* [To do]:
a: In the blog post on economic inequality, how does the wealth of the top one tenth of one percent of the population compare with that of the bottom 90%?
b: Why does the blog post on economic inequality say that rising average pay does not show that most people are better off?
c: Which kinds of regulations does the blog post on economic inequality say saw major reductions that benefited top earners?

* [Document extract]:
━━━━━━━━

In
past blogs, I have noted how upward mobility has all but vaporized from the
American dream and how increasing percentages on income and wealth are focused
on an ever-contracting sliver of billionaires at the top of our food chain. We
are now far and away the most economically polarized developed nation on earth
as federal policies continue to push an even greater share of income and wealth
to the top and most definitely away from the middle and bottom part of our
economic ladder. The top one tenth of one percent of our population controls
more wealth than the bottom 90% combined!
Even
as the Trump administration pretends to have reduced taxes for the middle class
– unless you happen to live in a high state income tax blue state where taxes
went up – between the contraction of federal support and control of healthcare
and a trade war that is causing prices from durables to farm goods to
skyrocket, the net economic position for most of us remains “the same or worse”
than it was before these touted Trumpian reforms. Well over 90% of the economic benefits of the
Trump tax cuts and virtually all of the major reductions in consumer/ financial/environmental
regulations have gone solely to the top earners in the land, creating very few
well-paying jobs along the way.
OK,
joblessness is down but so is the number of jobs that provide even entry-level
middle class pay. They certainly haven’t shown up in that vast blue-collar
Trump constituency. And while average pay is wiggling upward, it seems that
this phenomenon is due primarily to massive pay increases at the top… not so
much for the middle and below. I did say “average,” so if we have nine people
making $10,000 a year, and one person making $1 million a year, the “average”
among that ten-person group is $109,000/year per person. Get it? The average
looks great even if most folks don’t get anywhere near that number.

━━━━━━━━

* [Stored data]:
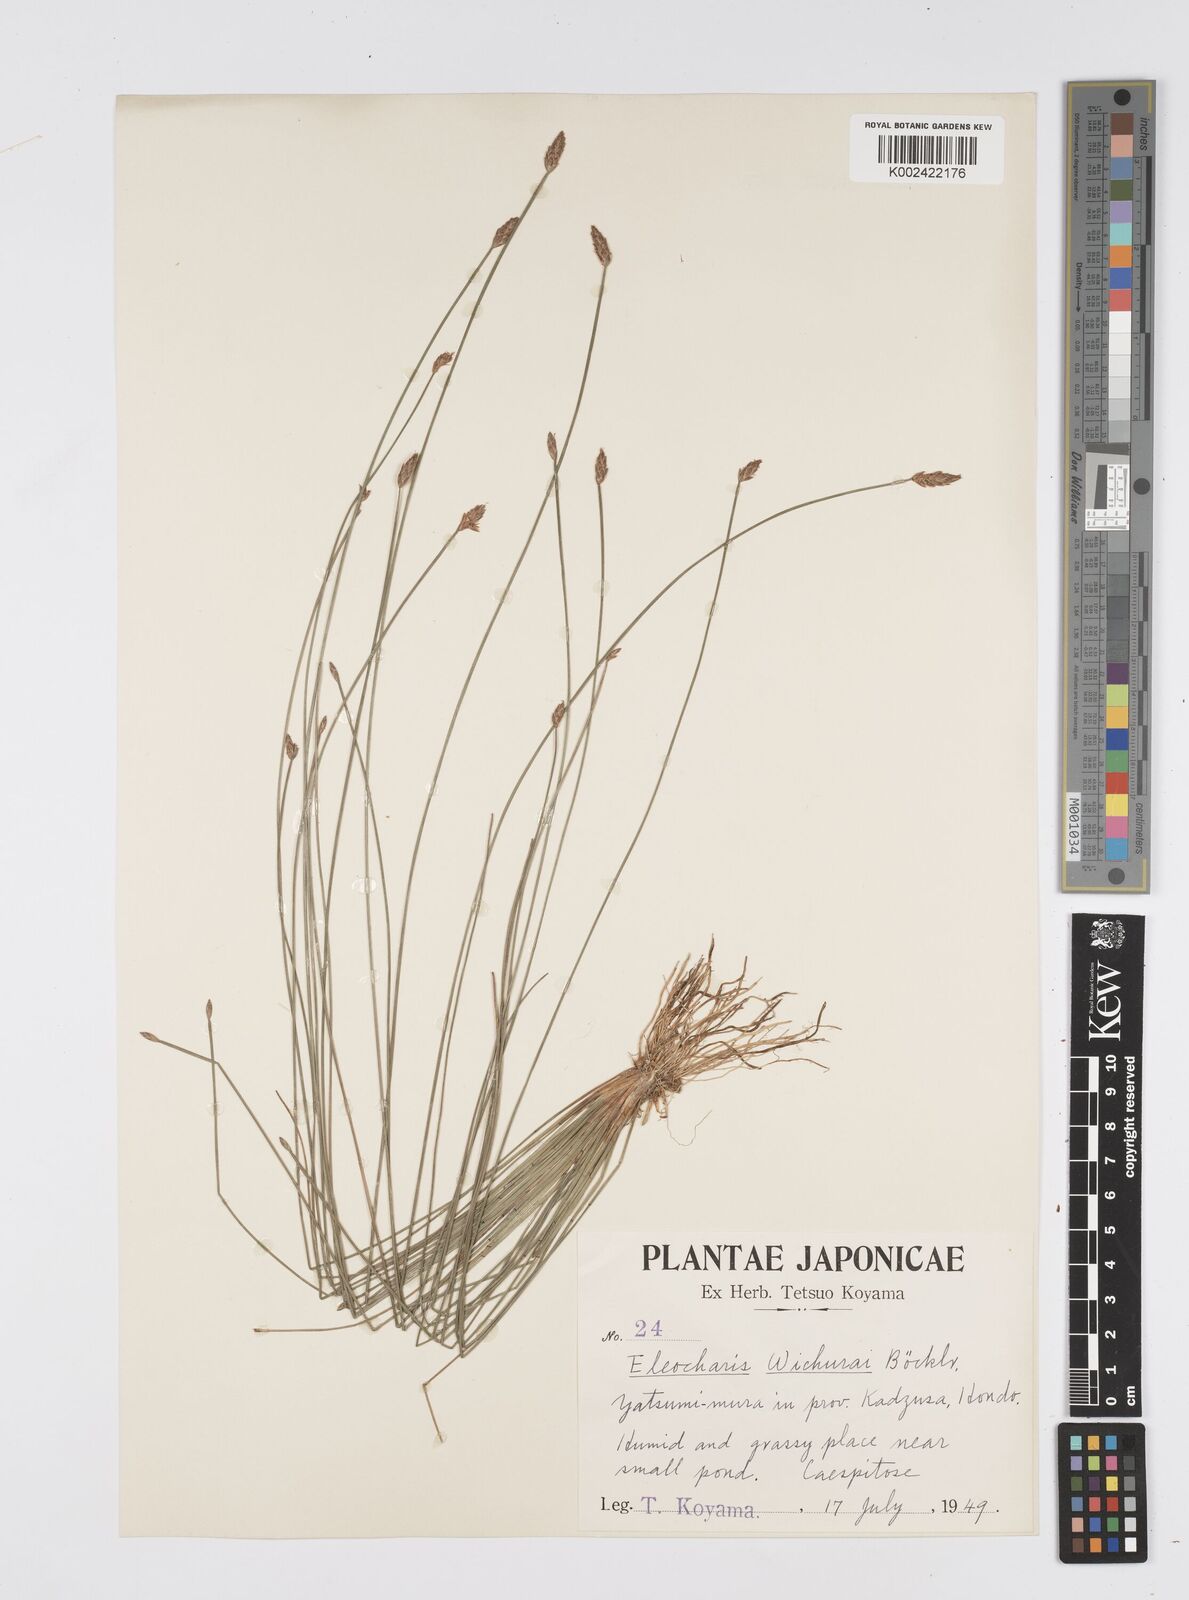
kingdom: Plantae
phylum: Tracheophyta
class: Liliopsida
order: Poales
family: Cyperaceae
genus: Eleocharis
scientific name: Eleocharis tetraquetra
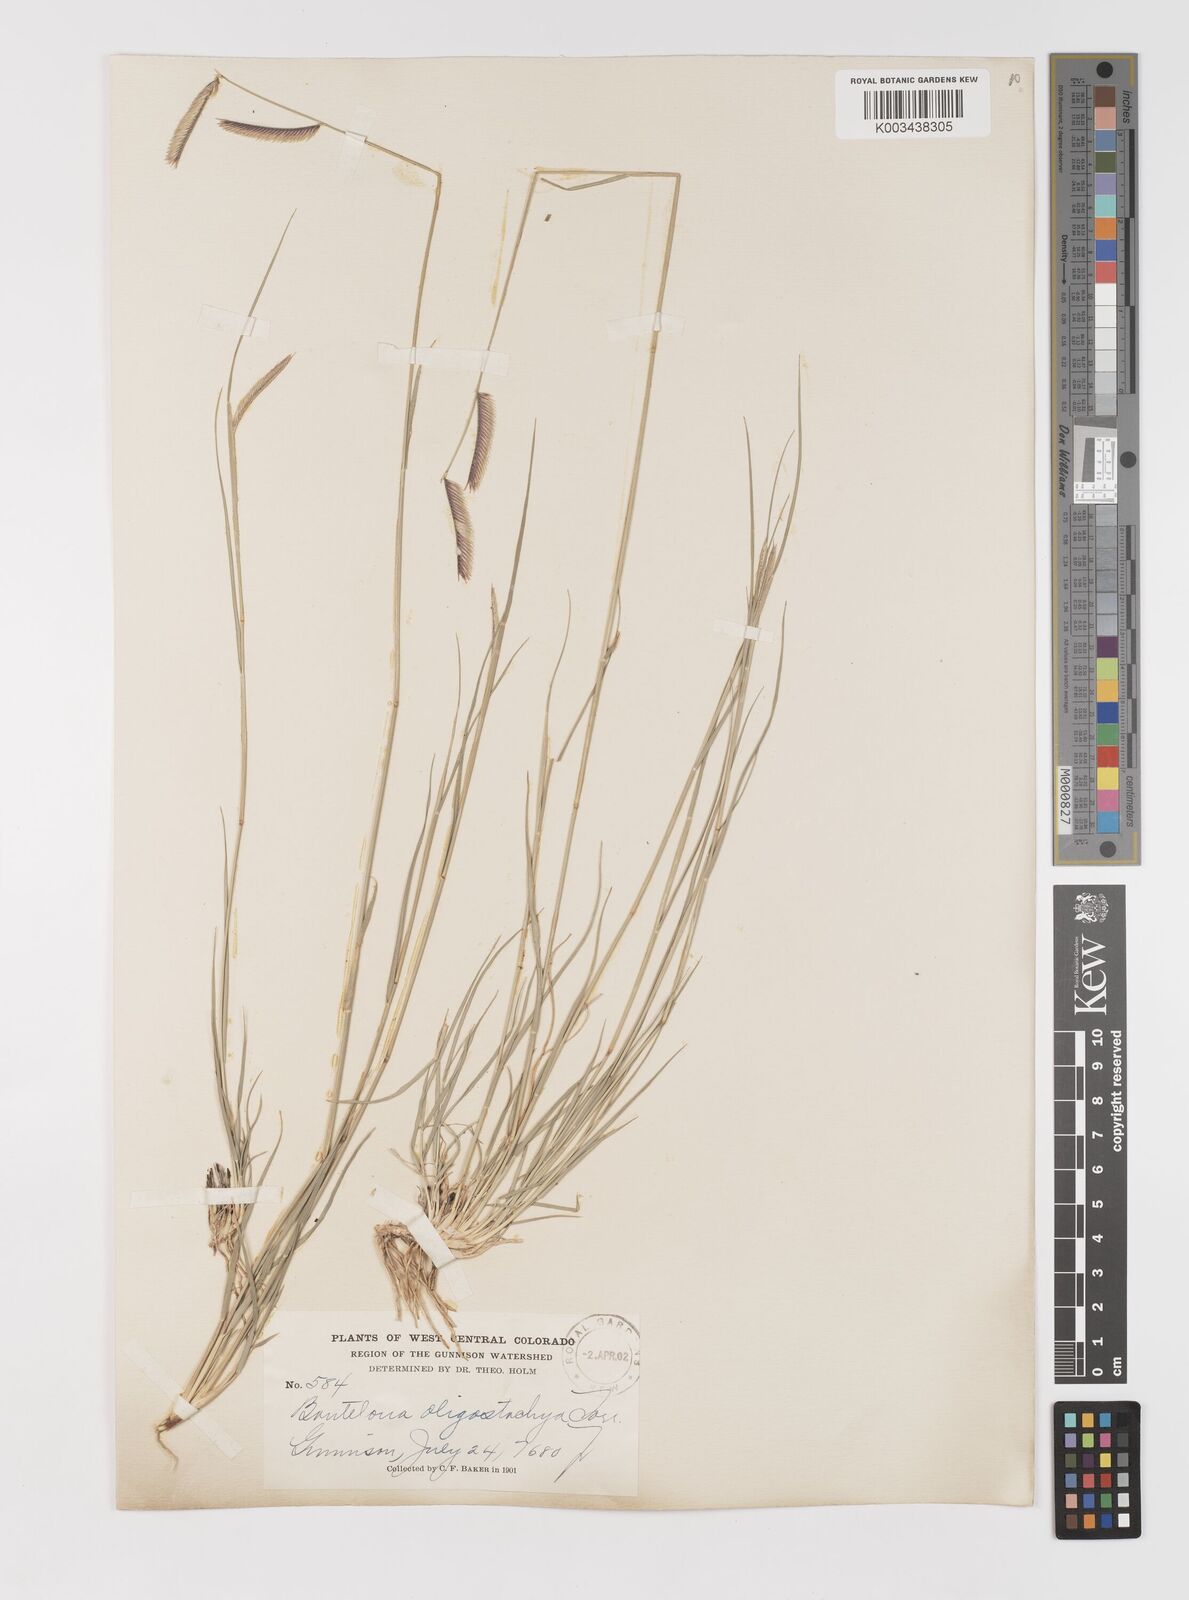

━━━━━━━━

* [Solutions to the exercise]:
a: The top one tenth of one percent controls more wealth than the bottom 90% combined.

b: The rise is due mainly to large pay increases at the top, not in the middle and below. An average can look high even when most people earn far less. In the post's example, nine people earning $10,000 and one earning $1 million average $109,000 a year.

c: Consumer, financial, and environmental regulations.